In a nutshell, the main bottleneck when running NBLAST is the nearest-neighbor
search. Vanilla NBLAST in navis
is already using fast compiled KDTree libraries
(scipy
or pykdtree
) for this but depending on your setup you'll still spend
up to 80% of the time in the nearest-neighbour search.
This is not so much a problem if you're only ever working with a few hundred neurons at a time. Existing connectomics datasets, however, already contain tens of thousands of neurons and we will see the 100k mark being breached within the next year.
You can throw more cores at it and that obviously helps speed things up.
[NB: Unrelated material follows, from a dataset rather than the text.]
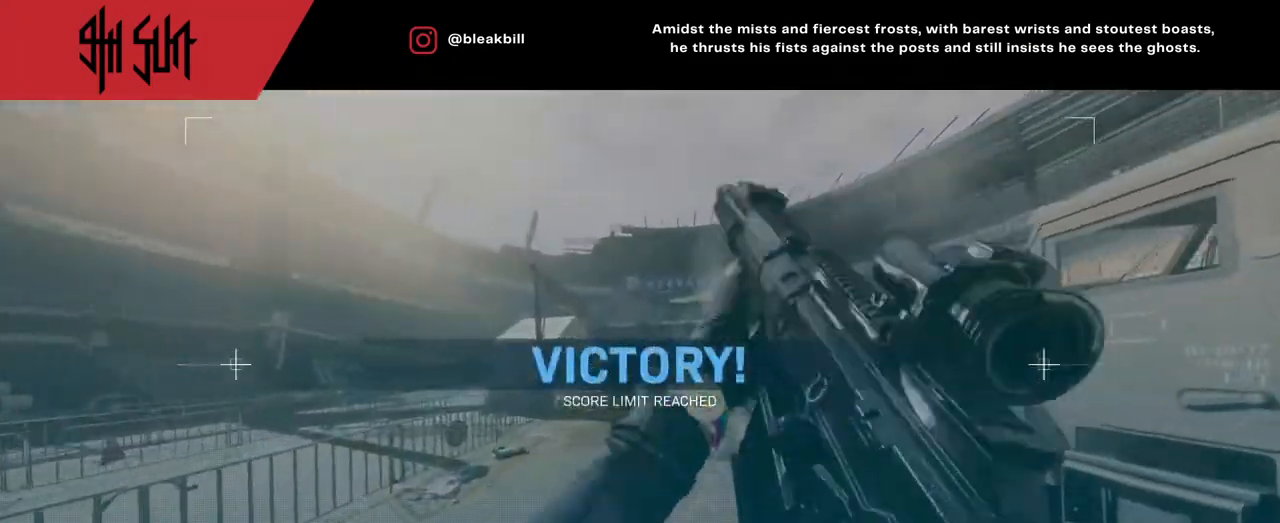
{"buttons": ["TRIANGLE"], "left_stick": "up", "right_stick": "center", "events": [[17, "right_stick", "right"], [250, "right_stick", "center"], [350, "TRIANGLE", "down"]]}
But wait a minute... don't machine learning folks use dem fancy graphic cards? Would be nice if we could leverage the power of a GPU for NBLAST!
Turns out we can! PyTorch-cluster provides an easy-to-use KNN implementation that can be run on a GPU.
- fast: hard to compare but 1 high end GPU ~= 20 CPU cores
- runs smoothly on Google Colab GPUs
- requires a CUDA-compatible (i.e. NVIDIA) GPU
- tricky to setup on OSX (see e.g. this article)
- limited by the GPU's memory
First install nblast-gpu
by either cloning and install with pip3 install -e .
or directly from Github:
$ pip3 install git+https://github.com/navis-org/navis-nblast-gpu@main
Then you need to install PyTorch-cluster. Please see instructions on their website!
>>> import navis
>>> from nblast_gpu import nblast
>>> nl = navis.example_neurons(5)
>>> dp = navis.make_dotprops(nl, k=5)
>>> dp_um = dp / 125
>>> scores = nblast(dp_um, dp_um)
- scale to and distribute NBLAST onto multiple GPUs
- check GPU memory limits (utility function?)
- look into batching for very large datasets which exceed GPU memory
- work towards feature-parity with vanilla NBLAST